Jean Vanden EECKHOUDT

Brussels 1875 - Bourgeois-Rixensart 1946

Biography



Jan Vanden Eeckhoudt (known to his friends as ‘Vanden’) was the grandson of the genre painter François Verheyden and nephew of the landscape and portrait painter Isidore Verheyden. It was in his uncle’s studio that, as a youth, he met such artists as Constantin Meunier, Georges Lemmen and Théo van Rysselberghe, who was to become a close friend. Vanden Eeckhoudt’s earliest known work, a still life of crysanthemums, was painted in 1889, when he was just fourteen years old. The following year, on the advice of Meunier, he entered the studio of the painter Ernest Blanc-Garin, where he befriended the young artist Henri Evenepoel. He exhibited his work for the first time in Ghent in 1892, aged seventeen, and the following year had his first solo exhibition at a gallery in Brussels. From 1895 onwards Vanden Eeckhoudt participated in the annual exhibitions of the avant-garde artistic society La Libre Esthétique in Brussels, and in later years also showed at the Salon de Bruxelles and Salon du Cercle Pour l’Art.

In 1904 Vanden Eeckhoudt first visited the South of France, which was to have a profound effect on his art. Until the 1920s he would divide his year between stays in the South of France, mainly in Menton and Roquebrune, in the winter months, and return trips to Brussels in the summer. He came to be known for his richly coloured Mediterranean landscapes, and developed a friendship with Henri Matisse. Vanden Eeckhoudt’s early work in an Impressionist and Post-Impressionist manner was succeeded, around 1913, by a style more indebted to Fauvism, which in turn lasted until about 1920. However, much of his work of these years was lost in 1925 when, suffering from depression, he destroyed around six hundred of his early paintings, and left Brussels to settle permanently in Roquebrune, where he built a villa, named La Couala.

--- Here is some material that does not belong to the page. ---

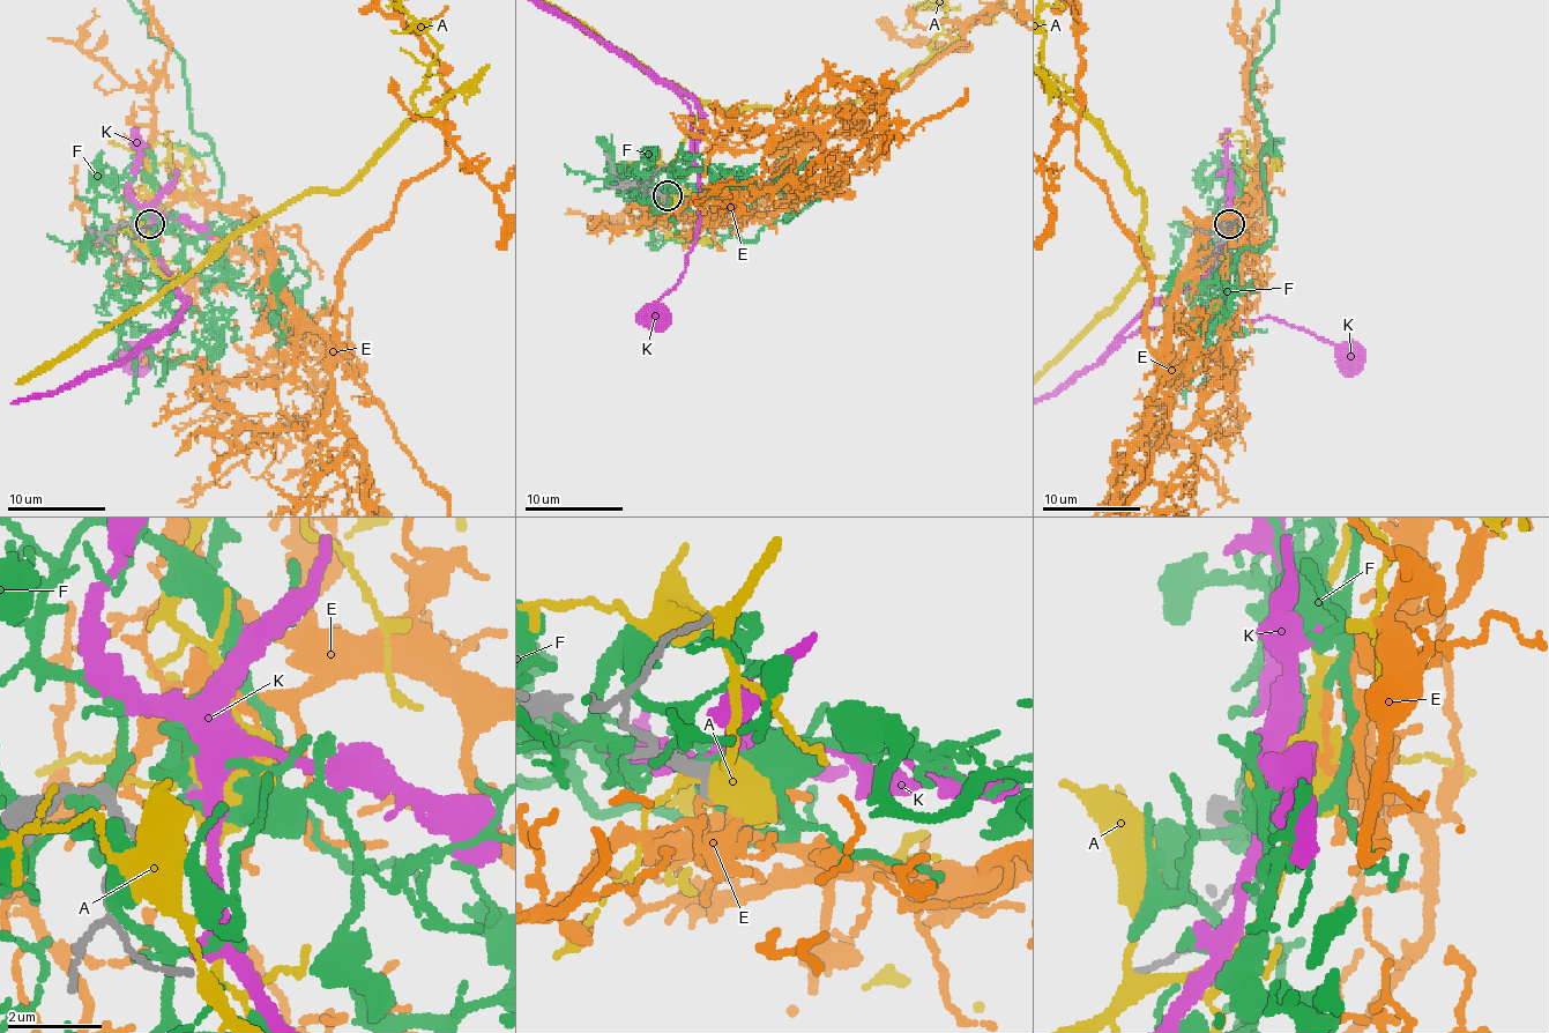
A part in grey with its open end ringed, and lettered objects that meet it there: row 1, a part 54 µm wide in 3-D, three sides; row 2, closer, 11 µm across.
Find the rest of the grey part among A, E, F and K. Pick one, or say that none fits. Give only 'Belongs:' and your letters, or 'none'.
Belongs: none

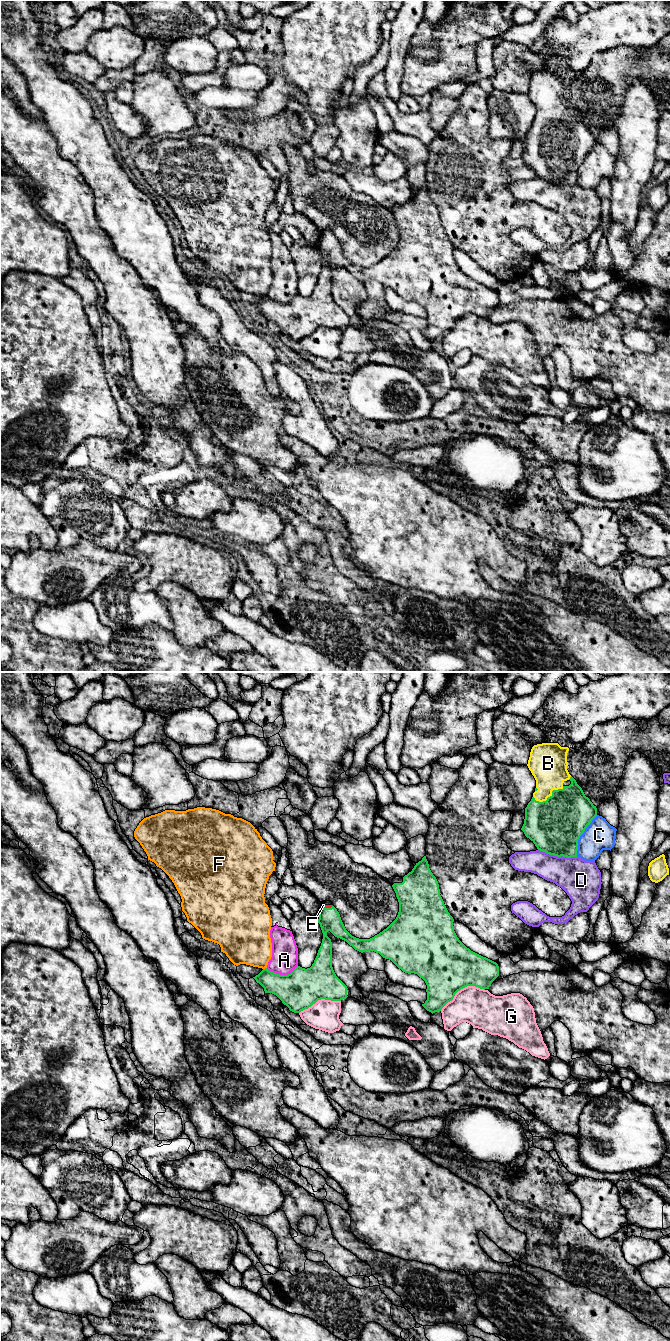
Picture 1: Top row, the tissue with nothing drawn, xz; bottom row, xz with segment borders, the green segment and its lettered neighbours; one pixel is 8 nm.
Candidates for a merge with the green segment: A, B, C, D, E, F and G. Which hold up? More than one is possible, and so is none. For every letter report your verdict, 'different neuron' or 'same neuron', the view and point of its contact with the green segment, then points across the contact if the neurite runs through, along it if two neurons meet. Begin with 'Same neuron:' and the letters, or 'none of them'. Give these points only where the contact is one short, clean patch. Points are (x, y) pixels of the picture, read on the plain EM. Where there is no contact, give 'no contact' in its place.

Despite living and working in France for over thirty years, Vanden Eeckhoudt only had one exhibition of his work in Paris, in 1922, and indeed only infrequently exhibited in Brussels. A somewhat morose character, he rarely socialized with other artists or visited exhibitions, and, although fond of music, almost never went to concerts or the theatre. In 1937 he returned to Belgium, having lost the sight in one eye due to cataracts. Although he was beginning to lose his vision in the other eye, he continued to paint portraits and still life subjects into his old age, sometimes exhibiting his work alongside that of his daughter, Julienne (known as ‘Zoum’) Walter, who was a gifted painter and pastellist. Within a few weeks of Vanden Eeckhoudt’s death in 1946, a retrospective exhibition of his work was held at the Galerie Giroux in Brussels.